Synopsis
Two leading authorities on international affairs project the political, economic, and technological landscape of the 1990s, envisioning a postmodern era in which four or five powers will hold sway
Reviews
With the decline of Cold War confrontation, the world is plunging headlong into "an age of galloping localism" even as it becomes more economically interdependent. That paradox runs like a thread through this provocative, sobering, very readable look at our possible future in the '90s and beyond. Wright ( Sacred Rage ) and McManus ( Landslide: The Unmaking of the President, 1984-1988 ) envision a "multipolar" world in which no single power can gain the upper hand. In their scenario, the Soviet Union, China and Canada will each dissolve to form new entities, while Turkestan, a new nation or confederation, could unite millions of Muslims from Europe to China.

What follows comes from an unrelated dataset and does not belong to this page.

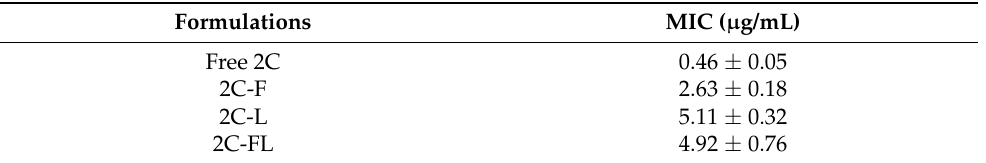
Table 4. In vitro antifungal activity of free 2C and 2C-encapsulated formulations against C. albicans as determined from minimum inhibitory concentration (MIC)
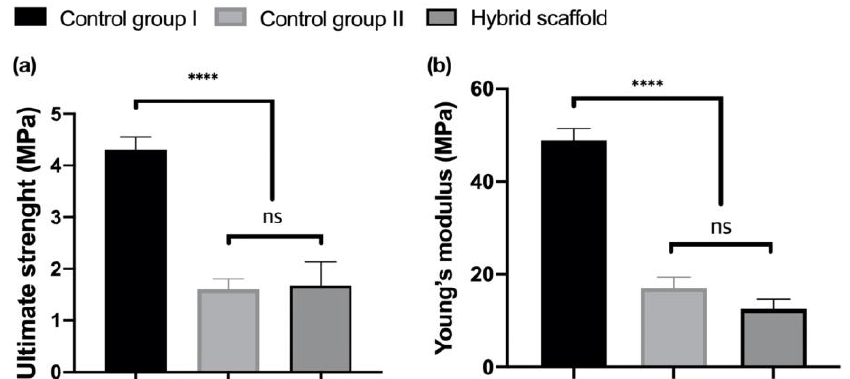
Figure 6. Analysis of the compressive test of each specimen using the ultimate strength ( a ) and Young’s modulus ( b ) (ns: not significant, **** p < 0.0001).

Ironically, even as the Cold Warriors talk peace, arms proliferation, rising terrorism and a wave of ethnic and nationalistic conflict spell an uncertain future in a world increasingly polarized between the industrialized and underdeveloped nations. The authors interviewed street people and heads of state on six continents for this sweeping probe.
Copyright 1991 Reed Business Information, Inc.
The predictable world of the 1980s has fallen to the wave of change and uncertainty of the 1990s, and all this roiling and boiling in the international arena has generated a spate of books on the topic. Wright and McManus spent two years circling the globe interviewing dozens of people in high places and low. Ranging from politics, to battlefields, to the effect of AIDS (our new version of the Black Death) on future generations, the authors have provided a well written and tightly presented summary of our present condition as a global family, and what our future may hold. The authors point to the spread of democracy (in whatever guise) as representing a special challenge for the First and Second worlds, as the Third World seeks its place in the sun. This book and Jeffrey Bergner's New World Order ( LJ 9/1/91) provide solid analyses of this important subject. Recommended.
- Ed Goedeken, Purdue Univ. Libs., West Lafayette, Ind.